Rosa did not hurry. Much to my despair, she continued the same methodical way of spanking my bare bottom: first smacking one cheek and then the other, beginning at the top of my seat and so progressing down to my thighs, then spanking me gradually back to the top of my bottom again. By forty, I was crying uncontrollably and fidgeting and rubbing my thighs together back and forth and uncrossing and crossing my ankles, for I had tried desperately not to kick as that would have been too shameful an evidence of my suffering. My bottom burned me terribly, but the prolonged time of this proxy discipline, as Mr. Raleigh called it, was perhaps the worst to bear. If only she would hit me more rapidly, I feverishly told myself. Oh, how much more did I have to endure?

She kept on now, after a slight pause… forty-four… forty-six, forty-seven. And at the forty-eighth spank which bit harshly into the base of my throbbing, furiously burning hindquarters, I raised my head, my heels kicked to-and-fro, and I sobbed tearfully, “Oh, please, please! Isn't it over yet? Please, it hurts dreadfully. Please. I'm sure my-my b-bottom…

Rosa's arm tightened round my waist and I heard her say comfortingly, “Not yet, Mis' Lucille honey. Now you just be a brave little girl for awhile, and it will be over soon. That right, Selena?”

“Uh huh, Rosa. Her bottom's gittin' awful red now. But you tell me Mr. Raleigh done told you Mis' Lucille, she supposed to get a good hard spanking,” said Selena in her sweetly husky voice.

“Oh, Lord, oh, my bottom hurts me terribly already, Selena,” I sobbed, forgetting all my pride in the face of this complacent sentencing to more suffering. “I've had a good hard spanking already. Oh, please, it's as bad as Mr. Raleigh ever gave me.” And then I turned red and caught my breath sobbingly for this admission before the lovely servant girls seemed the very utmost of my humiliation.

“Now you lie still an' grit your teeth, Mis' Lucille honey, and we'll finish up very soon,” Rosa said comfortingly to me, patting my bottom with the hairbrush, no doubt meant for a sympathetic gesture, but one that made me burst into tears of shame and misery. Then again I felt the sharp loud cracks of the brush descending on my writhing, squirming, burning bare seat, and I cried out in suffering, my hips and legs getting out of control from the violation of my nerves. I kicked my legs frantically, squirming over her lap, and I felt Selena tighten her grasp on my twisting hands.
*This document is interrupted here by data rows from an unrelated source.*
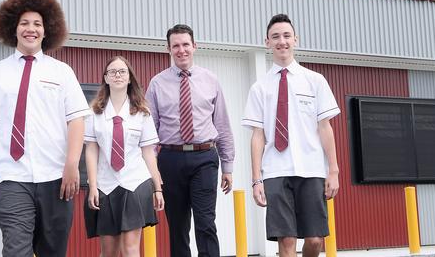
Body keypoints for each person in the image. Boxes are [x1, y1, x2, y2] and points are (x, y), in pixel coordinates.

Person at [0, 0, 91, 257]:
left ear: (46, 31)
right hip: (10, 177)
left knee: (53, 251)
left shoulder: (62, 72)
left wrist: (72, 165)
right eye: (24, 23)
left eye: (37, 24)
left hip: (56, 178)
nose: (31, 29)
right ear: (13, 28)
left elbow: (76, 121)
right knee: (16, 250)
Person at [242, 14, 340, 257]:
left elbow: (325, 128)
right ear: (267, 42)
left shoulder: (315, 81)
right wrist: (256, 180)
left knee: (315, 240)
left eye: (286, 36)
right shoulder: (260, 87)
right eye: (275, 37)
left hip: (312, 170)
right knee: (286, 241)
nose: (281, 41)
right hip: (276, 171)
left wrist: (334, 171)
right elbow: (257, 136)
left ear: (295, 39)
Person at [145, 24, 234, 257]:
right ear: (169, 49)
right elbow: (149, 131)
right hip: (170, 159)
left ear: (195, 46)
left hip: (204, 157)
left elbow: (222, 124)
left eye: (186, 44)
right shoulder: (157, 84)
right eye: (176, 46)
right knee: (178, 227)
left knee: (206, 223)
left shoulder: (210, 80)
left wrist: (228, 165)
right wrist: (152, 172)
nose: (181, 50)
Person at [83, 55, 164, 257]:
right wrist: (93, 185)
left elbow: (148, 153)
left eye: (122, 71)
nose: (117, 75)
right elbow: (91, 150)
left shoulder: (142, 112)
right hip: (105, 184)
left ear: (129, 79)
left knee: (130, 248)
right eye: (113, 71)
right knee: (108, 251)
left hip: (135, 183)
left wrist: (158, 188)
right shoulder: (94, 112)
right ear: (106, 78)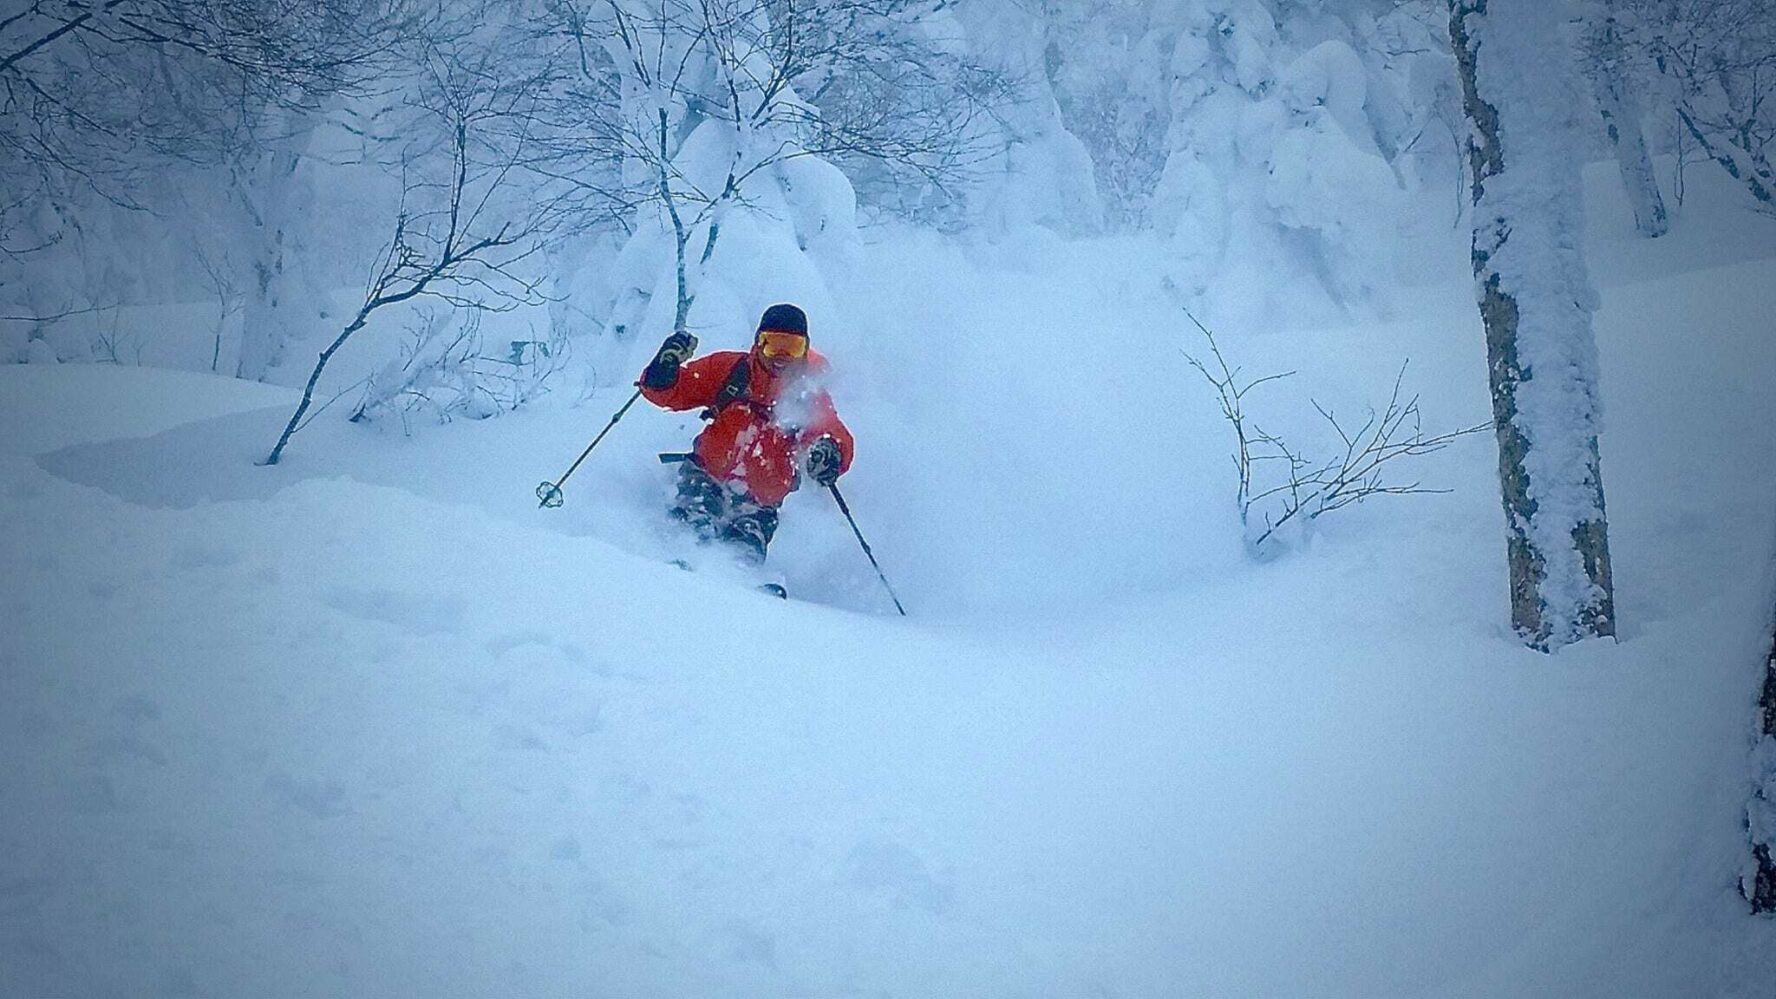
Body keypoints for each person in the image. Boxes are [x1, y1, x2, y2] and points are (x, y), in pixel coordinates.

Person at [638, 303, 854, 564]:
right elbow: (672, 391)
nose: (781, 356)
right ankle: (670, 570)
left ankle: (741, 590)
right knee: (694, 523)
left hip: (760, 503)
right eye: (773, 344)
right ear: (758, 343)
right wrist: (663, 371)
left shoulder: (807, 396)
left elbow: (833, 434)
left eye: (792, 347)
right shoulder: (731, 371)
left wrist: (830, 453)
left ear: (805, 350)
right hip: (706, 476)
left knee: (744, 550)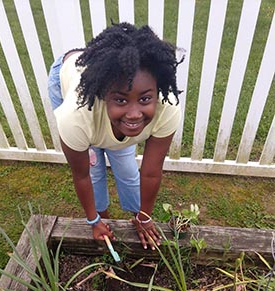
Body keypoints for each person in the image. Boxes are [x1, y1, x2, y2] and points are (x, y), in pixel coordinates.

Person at [48, 22, 182, 250]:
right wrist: (94, 221)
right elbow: (81, 176)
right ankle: (104, 217)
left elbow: (150, 172)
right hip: (67, 74)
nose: (133, 113)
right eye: (121, 100)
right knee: (93, 169)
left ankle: (134, 216)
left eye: (144, 99)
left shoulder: (167, 108)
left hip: (103, 117)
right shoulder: (75, 117)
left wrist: (145, 216)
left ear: (156, 91)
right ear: (103, 95)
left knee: (126, 168)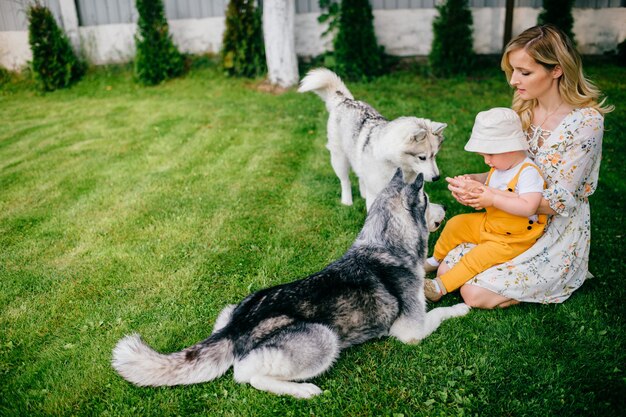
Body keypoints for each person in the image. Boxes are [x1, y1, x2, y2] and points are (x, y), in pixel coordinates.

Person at [435, 24, 613, 309]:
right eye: (513, 71)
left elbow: (558, 202)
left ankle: (550, 275)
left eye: (525, 72)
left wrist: (491, 197)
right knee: (446, 270)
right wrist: (477, 181)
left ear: (556, 70)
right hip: (506, 223)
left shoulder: (586, 123)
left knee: (473, 294)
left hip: (553, 229)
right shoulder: (523, 108)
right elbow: (512, 172)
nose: (513, 81)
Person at [423, 107, 547, 302]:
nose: (486, 160)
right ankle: (435, 260)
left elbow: (529, 206)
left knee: (477, 257)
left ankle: (439, 287)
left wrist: (493, 199)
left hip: (511, 239)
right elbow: (491, 179)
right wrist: (472, 180)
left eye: (490, 155)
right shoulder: (503, 164)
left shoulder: (528, 172)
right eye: (483, 156)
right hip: (490, 223)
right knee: (456, 223)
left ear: (511, 147)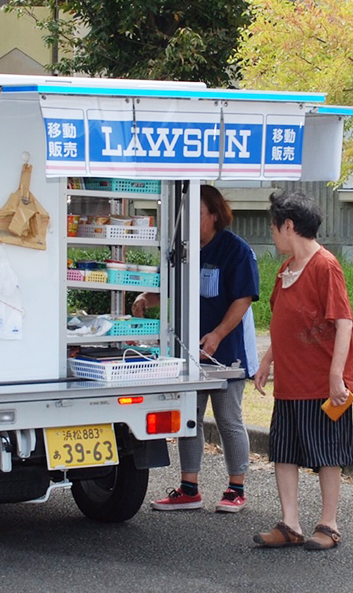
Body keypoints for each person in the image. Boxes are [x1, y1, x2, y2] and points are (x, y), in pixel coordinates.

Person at [135, 184, 260, 514]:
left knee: (228, 419)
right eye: (185, 213)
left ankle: (237, 488)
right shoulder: (183, 248)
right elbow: (170, 287)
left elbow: (243, 299)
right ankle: (189, 488)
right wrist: (148, 298)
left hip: (227, 351)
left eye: (196, 213)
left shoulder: (237, 251)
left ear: (214, 216)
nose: (189, 220)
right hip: (188, 351)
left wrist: (217, 335)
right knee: (189, 417)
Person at [252, 190, 353, 551]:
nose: (272, 235)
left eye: (274, 227)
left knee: (327, 454)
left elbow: (344, 322)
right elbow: (284, 323)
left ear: (288, 226)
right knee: (284, 451)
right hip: (289, 379)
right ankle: (290, 524)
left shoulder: (325, 265)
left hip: (319, 380)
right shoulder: (286, 269)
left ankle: (328, 525)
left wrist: (336, 377)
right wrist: (268, 359)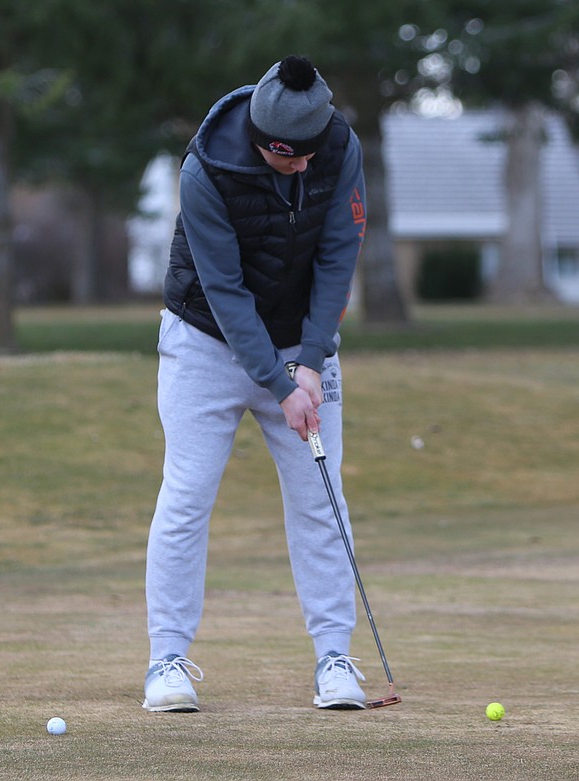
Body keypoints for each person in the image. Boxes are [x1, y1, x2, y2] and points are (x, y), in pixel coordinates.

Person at [143, 55, 368, 712]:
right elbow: (227, 292)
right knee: (186, 494)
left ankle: (334, 657)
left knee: (321, 498)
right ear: (260, 138)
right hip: (204, 340)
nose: (299, 167)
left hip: (301, 342)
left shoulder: (340, 148)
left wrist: (313, 362)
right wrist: (280, 381)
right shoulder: (205, 167)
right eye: (285, 159)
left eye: (307, 157)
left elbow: (337, 255)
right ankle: (167, 661)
“Oh, please, oh, please, no more, oh, ow… oh. Rosa, please let me off now,” I sobbed frantically, turning my tear-stained face back to her just as I had done with Mr. Raleigh, forgetting all my resolutions before the terribly smarting, throbbing, searing of my naked hindquarters.

“I think she had enough, Rosa. How about it?” Selena said.

“Yes! Oh thank heavens.” I sobbed in relief, wanting to plunge my hands to my furiously swollen bottom and soothe the gnawing heat that invaded every inch of it. It was Selena who, murmuring words of sympathy, helped me rise, weeping bitterly and rubbing my seat unashamedly as I stood trembling, head bowed, before the beautiful servant who had spanked me so severely at Mr. Raleigh's order…

After a time to let me exhale my sobs and tears, Rosa stammered, “You-you have to-to thank me, Mis' Lucille-just like Mr. Raleigh said. Please don't be mad with me, Mis' Lucille, it-it makes me want to cry to spank you so hard… You know why I had to do it…”

Mastering my sobs, I managed at last to falter out the atrociously humiliating formula Mr. Raleigh had exacted: “Th-thank you R-Rosa for sp-spanking me in-in Mr. R-Raleigh's place.”

“Y-yes, oh Lord t-till t-tomorrow night,” I groaned miserably, as I stumbled to my dresser and took out the black silk nightdress which was my only one and which held such terrible associations for me of punishment, humiliation, and physical repugnance.

I got into bed, lying there on my sides, my poor bottom feverishly throbbing, and could hardly say good night when they both said it to me, turned out the light, and left the room.